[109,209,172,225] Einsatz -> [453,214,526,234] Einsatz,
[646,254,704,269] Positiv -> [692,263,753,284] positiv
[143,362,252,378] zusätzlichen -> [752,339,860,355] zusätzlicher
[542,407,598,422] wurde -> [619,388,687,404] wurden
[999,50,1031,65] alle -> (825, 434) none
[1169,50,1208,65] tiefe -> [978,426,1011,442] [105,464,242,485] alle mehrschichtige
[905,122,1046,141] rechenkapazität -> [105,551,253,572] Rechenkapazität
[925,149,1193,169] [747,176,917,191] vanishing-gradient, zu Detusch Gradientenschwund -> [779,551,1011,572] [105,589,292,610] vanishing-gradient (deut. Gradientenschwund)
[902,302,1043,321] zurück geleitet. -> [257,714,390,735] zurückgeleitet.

_ _ _

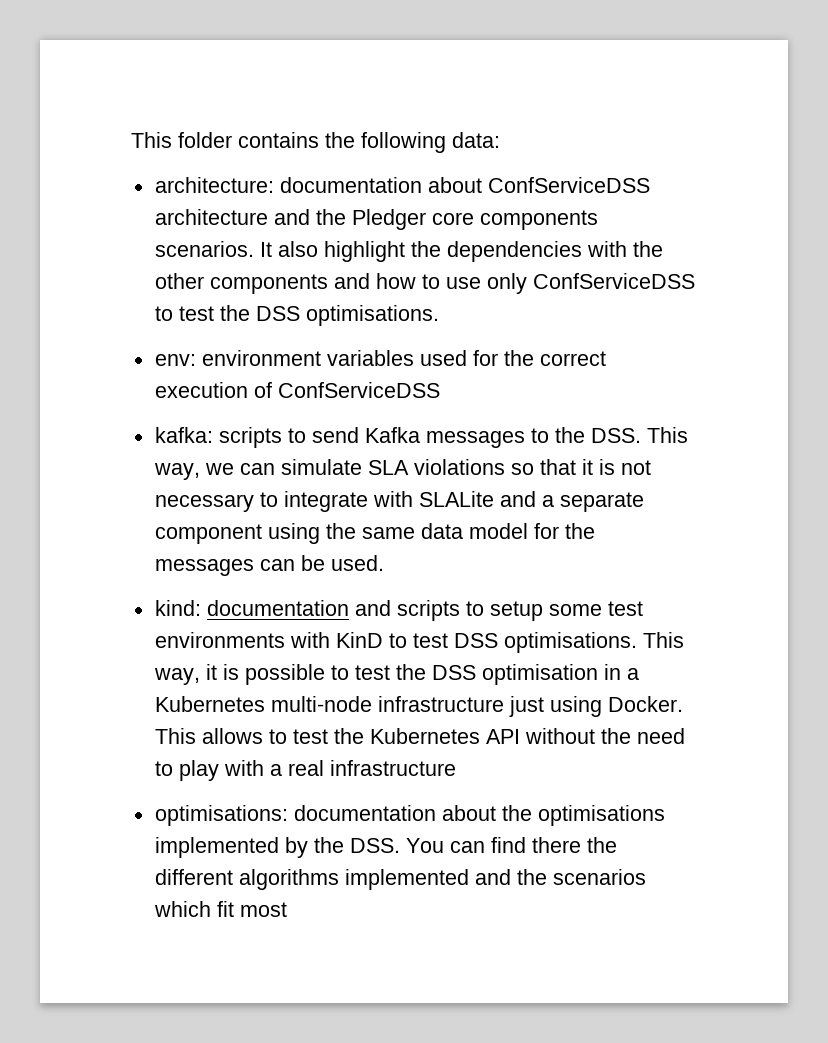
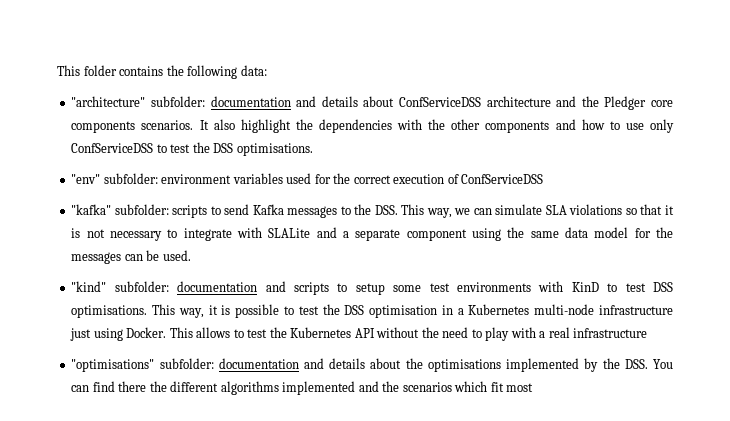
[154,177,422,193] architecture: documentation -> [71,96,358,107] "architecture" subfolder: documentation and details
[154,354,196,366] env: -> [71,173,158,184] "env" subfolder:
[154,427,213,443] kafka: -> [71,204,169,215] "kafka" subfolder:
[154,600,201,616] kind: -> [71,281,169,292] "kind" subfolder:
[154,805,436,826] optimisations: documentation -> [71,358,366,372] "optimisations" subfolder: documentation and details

_ _ _

In the entries above, please find the line with "[542,407,598,422] wurde ->" and the line with "[905,122,1046,141] rechenkapazität ->", then write out exactly those two lines and every line between them, and nothing more.

• Solution for this problem:
[542,407,598,422] wurde -> [619,388,687,404] wurden
[999,50,1031,65] alle -> (825, 434) none
[1169,50,1208,65] tiefe -> [978,426,1011,442] [105,464,242,485] alle mehrschichtige
[905,122,1046,141] rechenkapazität -> [105,551,253,572] Rechenkapazität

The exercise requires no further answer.